*Instructions for the task*: From the PPP passage below, quote the section starting with "The user domain information determiner 43 obtains" and going on through "the client subscribes.", word for word.

*Passage provided*:
The Flag field 51 contains the standard High-level Data Link Control (HDLC) flag byte (01111110). The Address field 52 is set to the binary value 11111111 to indicate that all stations are to accept the frame. Using this binary value avoids the issue of having to assign data link address. The Control field 53 has the default value of 00000011, indicating an unnumbered frame. Since the Address field 52 and Control field 53 are always constant in the default configuration, the Link Control Protocol (LCP) provides the necessary mechanism for two parties to negotiate an option to just omit them to save 2 bytes per frame. The Protocol field 54 indicates what kind of packet is in the Payload field 55. Codes are defined for the LCP, Network Control Protocol (NCP), IP, IPX, AppleTalk, and other protocols. Protocols starting with a “0” bit are network layer protocol such as IP, IPX, OSI CLMP, and XNS. Those starting with a “1” bit are used to negotiate other protocols. These include LCP and a different NCP for each network layer protocol supported. The default size of the Protocol field 54 is 2 bytes, but it can be negotiated down to 1 byte using LCP. The Payload field 55 has variable length, up to some negotiated maximum. If the length is not negotiated using LCP during the line set up, a default length of 1500 bytes is used. Padding may follow the payload, if necessary. After the Payload field 55 comes the Checksum field 56, which is normally 2 bytes, but a 4-byte checksum can be negotiated.
The user domain information determiner 43 obtains user domain information associated with the PPP session creation request. The user domain information indicates how to proceed with the PPP session and where to connect the PPP client. The user domain information may be obtained from the PPP session creation request. For example, a PPP client typically uses a structured username in order to access the network, such as “usrname@domain.” The user domain information determiner 43 looks up a service profile that matches the “domain” string. The service profile may be stored locally in the apparatus 20, or a server such as a RADIUS server. The matching service profile may contain the IP address of the LNS and a password for the L2TP tunnel. Alternatively, the matching profile may contain the IP address of a HGW of an ISP to which services the client subscribes.
In addition, the user domain information may be obtained from user identification information associated with a physical connection of the PPP session creation request, such as a line number (or telephone number) used by the client for transmitting the PPP session creation request. For example, if the NAP operating the apparatus 20 (or network access device 3 in
Furthermore, such user identification information or user specific information may be associated with a physical location of the client, client's PC, or the client premises equipment. For example, a specific line may be allocated to the premises of the branch of Company A.
The object generator 45 creates in the memory 31 the various objects described above. The object generator 45 creates the egress PPP object 37 and the egress IP object 39 based upon the user domain information obtained by the user domain information determiner 43. For example, if a user attempts to access a network from his/her workplace; a company's branch, the line ID information of the PPP session creation request may indicate a connection to a LNS of the private company, while the “domain” string of the username may indicate a HGW of an ISP, which is not a LNS. The object generator 45 creates the egress PPP object 37 for the connection to the company's LNS, and the egress IP object 39 for the connection to the ISP's HGW. The object generator 45 may create the egress PPP object 37 as a default connection regardless of the determination of the user domain information determiner 43.

*Excerpted data*:
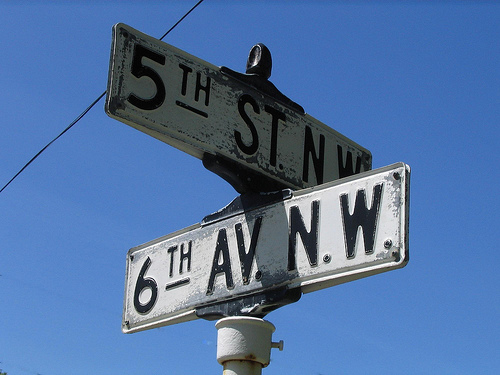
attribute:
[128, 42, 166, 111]
number — black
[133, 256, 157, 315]
number — black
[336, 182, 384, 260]
letter — black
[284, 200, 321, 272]
letter — black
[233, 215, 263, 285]
letter — black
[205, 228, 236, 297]
letter — black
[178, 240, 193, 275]
letter — black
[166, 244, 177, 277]
letter — black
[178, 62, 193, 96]
letter — black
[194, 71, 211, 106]
letter — black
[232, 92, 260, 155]
letter — black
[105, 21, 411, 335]
signs — black, white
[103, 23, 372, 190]
background — white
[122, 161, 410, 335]
background — white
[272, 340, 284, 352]
screw — white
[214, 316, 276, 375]
pole — white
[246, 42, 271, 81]
screw — black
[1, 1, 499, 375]
sky — blue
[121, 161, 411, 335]
sign — black, white, gray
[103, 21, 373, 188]
sign — black, white, gray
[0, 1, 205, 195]
wire — black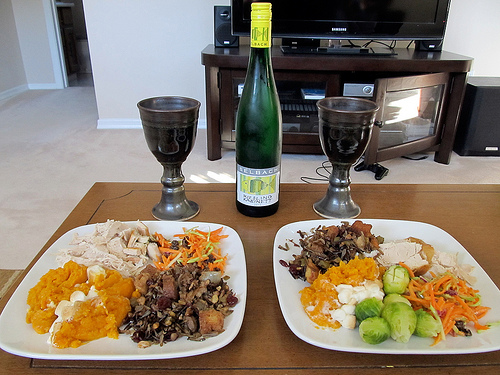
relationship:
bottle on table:
[235, 3, 281, 217] [0, 183, 499, 374]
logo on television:
[331, 26, 349, 33] [231, 3, 454, 53]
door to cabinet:
[364, 73, 450, 165] [203, 40, 473, 166]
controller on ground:
[355, 159, 390, 181] [0, 90, 499, 271]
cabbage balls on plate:
[358, 267, 438, 344] [272, 218, 499, 354]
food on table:
[26, 220, 488, 350] [0, 183, 499, 374]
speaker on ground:
[456, 75, 500, 155] [0, 90, 499, 271]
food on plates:
[26, 220, 488, 350] [0, 220, 499, 361]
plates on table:
[0, 220, 499, 361] [0, 183, 499, 374]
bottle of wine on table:
[235, 3, 281, 217] [0, 183, 499, 374]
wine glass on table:
[137, 97, 201, 222] [0, 183, 499, 374]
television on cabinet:
[231, 3, 454, 53] [203, 40, 473, 166]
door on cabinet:
[364, 73, 450, 165] [203, 40, 473, 166]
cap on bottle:
[249, 3, 273, 50] [235, 3, 281, 217]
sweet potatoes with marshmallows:
[303, 256, 378, 325] [335, 282, 381, 325]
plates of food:
[0, 220, 499, 361] [26, 220, 488, 350]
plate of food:
[272, 218, 499, 354] [291, 222, 487, 335]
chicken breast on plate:
[380, 240, 458, 275] [272, 218, 499, 354]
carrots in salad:
[435, 302, 477, 324] [409, 277, 487, 333]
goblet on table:
[314, 99, 377, 219] [0, 183, 499, 374]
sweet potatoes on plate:
[303, 256, 378, 325] [272, 218, 499, 354]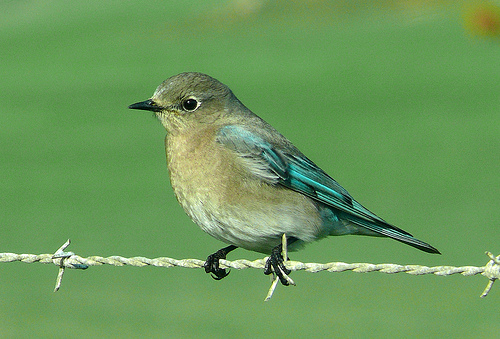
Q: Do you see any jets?
A: No, there are no jets.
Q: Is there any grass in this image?
A: Yes, there is grass.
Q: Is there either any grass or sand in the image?
A: Yes, there is grass.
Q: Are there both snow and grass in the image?
A: No, there is grass but no snow.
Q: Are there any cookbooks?
A: No, there are no cookbooks.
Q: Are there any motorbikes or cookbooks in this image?
A: No, there are no cookbooks or motorbikes.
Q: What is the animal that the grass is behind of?
A: The animal is a bird.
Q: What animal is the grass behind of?
A: The grass is behind the bird.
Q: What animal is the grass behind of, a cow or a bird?
A: The grass is behind a bird.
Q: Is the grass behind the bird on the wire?
A: Yes, the grass is behind the bird.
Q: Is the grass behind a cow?
A: No, the grass is behind the bird.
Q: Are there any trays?
A: No, there are no trays.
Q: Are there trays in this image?
A: No, there are no trays.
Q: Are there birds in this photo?
A: Yes, there is a bird.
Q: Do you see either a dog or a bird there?
A: Yes, there is a bird.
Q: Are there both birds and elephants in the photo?
A: No, there is a bird but no elephants.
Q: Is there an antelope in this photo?
A: No, there are no antelopes.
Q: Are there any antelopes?
A: No, there are no antelopes.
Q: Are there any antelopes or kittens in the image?
A: No, there are no antelopes or kittens.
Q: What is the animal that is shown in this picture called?
A: The animal is a bird.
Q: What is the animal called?
A: The animal is a bird.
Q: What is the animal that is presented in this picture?
A: The animal is a bird.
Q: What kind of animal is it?
A: The animal is a bird.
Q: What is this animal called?
A: This is a bird.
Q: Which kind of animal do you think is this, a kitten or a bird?
A: This is a bird.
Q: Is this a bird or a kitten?
A: This is a bird.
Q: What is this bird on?
A: The bird is on the wire.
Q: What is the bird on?
A: The bird is on the wire.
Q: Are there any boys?
A: No, there are no boys.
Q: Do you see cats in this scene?
A: No, there are no cats.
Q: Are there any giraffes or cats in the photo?
A: No, there are no cats or giraffes.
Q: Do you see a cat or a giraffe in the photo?
A: No, there are no cats or giraffes.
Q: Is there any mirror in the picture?
A: No, there are no mirrors.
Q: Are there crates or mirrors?
A: No, there are no mirrors or crates.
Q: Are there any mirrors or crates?
A: No, there are no mirrors or crates.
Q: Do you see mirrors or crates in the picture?
A: No, there are no mirrors or crates.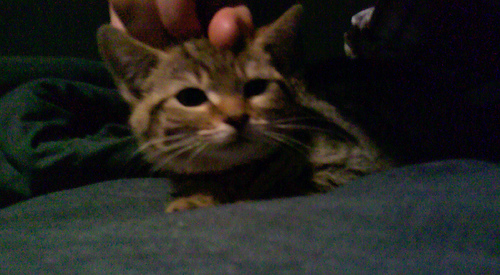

*Written reply*:
The user domain information determiner 43 obtains user domain information associated with the PPP session creation request. The user domain information indicates how to proceed with the PPP session and where to connect the PPP client. The user domain information may be obtained from the PPP session creation request. For example, a PPP client typically uses a structured username in order to access the network, such as “usrname@domain.” The user domain information determiner 43 looks up a service profile that matches the “domain” string. The service profile may be stored locally in the apparatus 20, or a server such as a RADIUS server. The matching service profile may contain the IP address of the LNS and a password for the L2TP tunnel. Alternatively, the matching profile may contain the IP address of a HGW of an ISP to which services the client subscribes.